The study found that ETFs have become popular with the younger generations, aided in part by automatic enrollment, with 75% of Gen Z and 81% of Millennials reporting that they hold ETFs, compared with 60% of Boomers.

Further, Gen Z’s preference for crypto and digital asset ETFs has more than doubled from 2023, increasing to 59% in 2024 from 26% in 2023. Millennials’ adoption of these products also made a noticeable jump, to 57% from 30%.

Predictably, Boomers remained cautious about these products, with only a small increase to 13% from 7%. According to the report, this generational divide makes it clear that “young investors are much more interested in high-risk, high-reward, and innovative sectors, while older investors are less likely to prioritize them in their retirement plans.”

Fund Performance

According to the report, the data show reason behind younger investors’ desire to take risks. For example, YieldMax MSTR Option Income Strategy ETF, which many tech-leaning younger investors use, delivered an astronomical 105.98% return over the past year.

Similarly, Kinetics Market Opportunities, a mutual fund which allocated capital to bitcoin and energy assets, delivered a 35% return over the past year, and its sister fund, Kinetics Paradigm, delivered 27%.

Sam Bourgi, an Investors Observer finance analyst and researcher, said in a statement accompanying the data that he does not believe that young investors are acquiring these funds just to be “flashy” or to chase trends.

“It’s about cost, too,” Bourgi said in the statement. “Most younger investors keep fees ultra-low by favoring ETFs. Over thirty years, that 1% in fees you didn’t pay compounds to an enormous advantage.”

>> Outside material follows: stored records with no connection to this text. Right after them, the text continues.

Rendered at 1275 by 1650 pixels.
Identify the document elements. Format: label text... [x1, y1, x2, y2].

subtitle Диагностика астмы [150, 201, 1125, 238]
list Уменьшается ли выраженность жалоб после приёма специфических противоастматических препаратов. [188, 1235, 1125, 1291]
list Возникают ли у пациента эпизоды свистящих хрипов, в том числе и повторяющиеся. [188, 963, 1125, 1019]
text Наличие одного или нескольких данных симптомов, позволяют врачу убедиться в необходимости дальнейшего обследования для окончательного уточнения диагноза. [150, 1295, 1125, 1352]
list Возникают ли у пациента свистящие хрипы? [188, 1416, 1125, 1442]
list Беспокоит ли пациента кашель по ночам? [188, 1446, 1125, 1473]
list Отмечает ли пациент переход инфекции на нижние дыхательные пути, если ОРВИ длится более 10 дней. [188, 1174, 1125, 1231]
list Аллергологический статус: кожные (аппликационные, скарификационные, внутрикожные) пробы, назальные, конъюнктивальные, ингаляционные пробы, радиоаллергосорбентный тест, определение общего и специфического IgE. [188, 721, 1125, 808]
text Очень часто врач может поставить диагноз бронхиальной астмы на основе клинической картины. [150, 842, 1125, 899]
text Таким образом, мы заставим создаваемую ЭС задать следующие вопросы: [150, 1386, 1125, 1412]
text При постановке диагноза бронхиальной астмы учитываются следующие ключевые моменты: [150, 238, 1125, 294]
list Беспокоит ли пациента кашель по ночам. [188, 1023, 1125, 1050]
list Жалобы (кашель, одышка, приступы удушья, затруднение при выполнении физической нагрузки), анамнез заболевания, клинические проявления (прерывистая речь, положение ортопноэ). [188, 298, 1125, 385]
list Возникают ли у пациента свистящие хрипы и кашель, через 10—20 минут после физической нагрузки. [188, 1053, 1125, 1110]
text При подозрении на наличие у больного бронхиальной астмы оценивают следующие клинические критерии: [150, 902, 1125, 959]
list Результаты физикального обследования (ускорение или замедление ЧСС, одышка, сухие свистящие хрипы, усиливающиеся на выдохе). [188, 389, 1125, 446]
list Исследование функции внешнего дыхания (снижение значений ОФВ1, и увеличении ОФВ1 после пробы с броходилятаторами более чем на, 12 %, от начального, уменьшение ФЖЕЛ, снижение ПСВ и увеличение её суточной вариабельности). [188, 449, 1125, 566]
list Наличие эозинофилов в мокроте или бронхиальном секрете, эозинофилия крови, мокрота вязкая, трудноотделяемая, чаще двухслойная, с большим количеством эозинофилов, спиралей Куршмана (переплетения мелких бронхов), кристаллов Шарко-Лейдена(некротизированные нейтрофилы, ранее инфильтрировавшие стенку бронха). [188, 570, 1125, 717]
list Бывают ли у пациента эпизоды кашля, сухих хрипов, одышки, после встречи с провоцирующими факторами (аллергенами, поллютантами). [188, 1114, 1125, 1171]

For Gen X and Boomers, sticking to their usual funds brought in moderate gains. Real estate index funds brought in 4% returns, while health care ETFs saw 17% returns, according to the report.

Risks and Rewards

Although Gen Z and Millennials are slated to see future growth, their investment strategy also has hazards, according to the report. More aggressive bets may yield greater rewards, but there is also the chance of major losses.

The advantages that come with younger investors’ investment strategy, such as lower average fees (due to greater ETF adoption) and stronger sector diversification (with notable allocations to emerging technologies), also come with “counter-balancing risks, including higher volatility and potential market timing challenges,” the company stated.

Conversely, older Americans who prefer stable, large funds could miss out on the fast growth associated with alternative assets, “especially if higher mutual fund fees pile up and eat into slow-and-steady gains.”